EXERCISE REQUIREMENTS: Reproduce every line of text in the listing below word for word. Leave the pictures out of your answer.

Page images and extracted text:

⁂

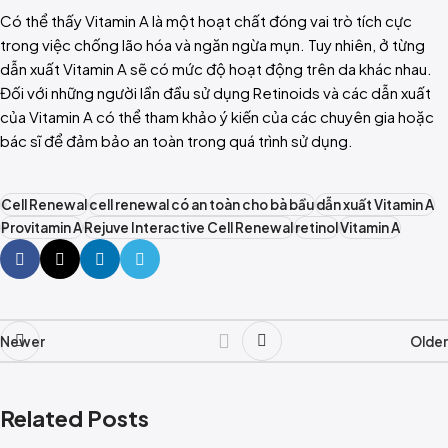
Có thể thấy Vitamin A là một hoạt chất đóng vai trò tích cực
trong việc chống lão hóa và ngăn ngừa mụn. Tuy nhiên, ở từng
dẫn xuất Vitamin A sẽ có mức độ hoạt động trên da khác nhau.
Đối với những người lần đầu sử dụng Retinoids và các dẫn xuất
của Vitamin A có thể tham khảo ý kiến của các chuyên gia hoặc
bác sĩ để đảm bảo an toàn trong quá trình sử dụng.
Cell Renewal
cell renewal có an toàn cho bà bầu
dẫn xuất Vitamin A
Provitamin A
Rejuve Interactive Cell Renewal
retinol
Vitamin A
Newer
Older
Related Posts
0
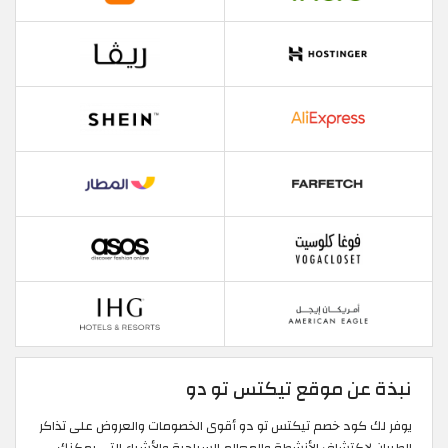
نبذة عن موقع تيكتس تو دو
يوفر لك كود خصم تيكتس تو دو أقوى الخصومات والعروض على تذاكر
الطيران لاكتشاف الأنشطة والمعالم السياحية والأشياء التي يمكنك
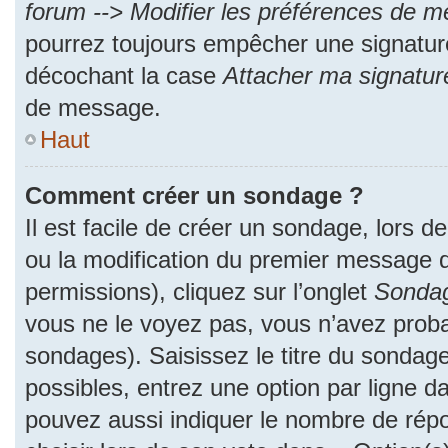
forum --> Modifier les préférences de 
pourrez toujours empêcher une signatur
décochant la case
Attacher ma signatur
de message.
Haut
Comment créer un sondage ?
Il est facile de créer un sondage, lors d
ou la modification du premier message d
permissions), cliquez sur l’onglet
Sonda
vous ne le voyez pas, vous n’avez proba
sondages). Saisissez le titre du sondag
possibles, entrez une option par ligne 
pouvez aussi indiquer le nombre de répo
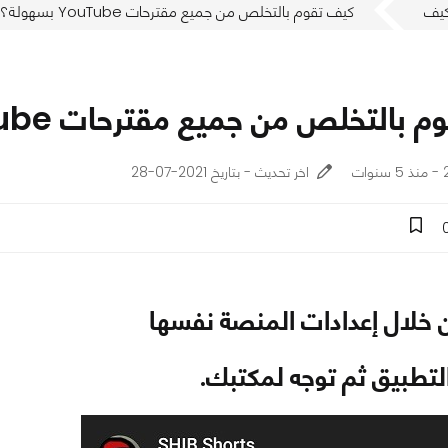
يف
كيف تقوم بالتخلص من جميع مقترحات YouTube بسهولة؟
التخلص من جميع مقترحات YouTube بسهولة؟
ت
اخر تحديث - بتاريخ 2021-07-28
 خلال إعدادات المنصة نفسها
لتطبيق ثم توجه لمكتبك.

⁂

FINISHED TASK:
Có thể thấy Vitamin A là một hoạt chất đóng vai trò tích cực
trong việc chống lão hóa và ngăn ngừa mụn. Tuy nhiên, ở từng
dẫn xuất Vitamin A sẽ có mức độ hoạt động trên da khác nhau.
Đối với những người lần đầu sử dụng Retinoids và các dẫn xuất
của Vitamin A có thể tham khảo ý kiến của các chuyên gia hoặc
bác sĩ để đảm bảo an toàn trong quá trình sử dụng.
Cell Renewal
cell renewal có an toàn cho bà bầu
dẫn xuất Vitamin A
Provitamin A
Rejuve Interactive Cell Renewal
retinol
Vitamin A
Newer
Older
Related Posts
0
نبذة عن موقع تيكتس تو دو
يوفر لك كود خصم تيكتس تو دو أقوى الخصومات والعروض على تذاكر
الطيران لاكتشاف الأنشطة والمعالم السياحية والأشياء التي يمكنك
forum --> Modifier les préférences de 
pourrez toujours empêcher une signatur
décochant la case
Attacher ma signatur
de message.
Haut
Comment créer un sondage ?
Il est facile de créer un sondage, lors d
ou la modification du premier message d
permissions), cliquez sur l’onglet
Sonda
vous ne le voyez pas, vous n’avez proba
sondages). Saisissez le titre du sondag
possibles, entrez une option par ligne 
pouvez aussi indiquer le nombre de répo
يف
كيف تقوم بالتخلص من جميع مقترحات YouTube بسهولة؟
التخلص من جميع مقترحات YouTube بسهولة؟
ت
اخر تحديث - بتاريخ 2021-07-28
 خلال إعدادات المنصة نفسها
لتطبيق ثم توجه لمكتبك.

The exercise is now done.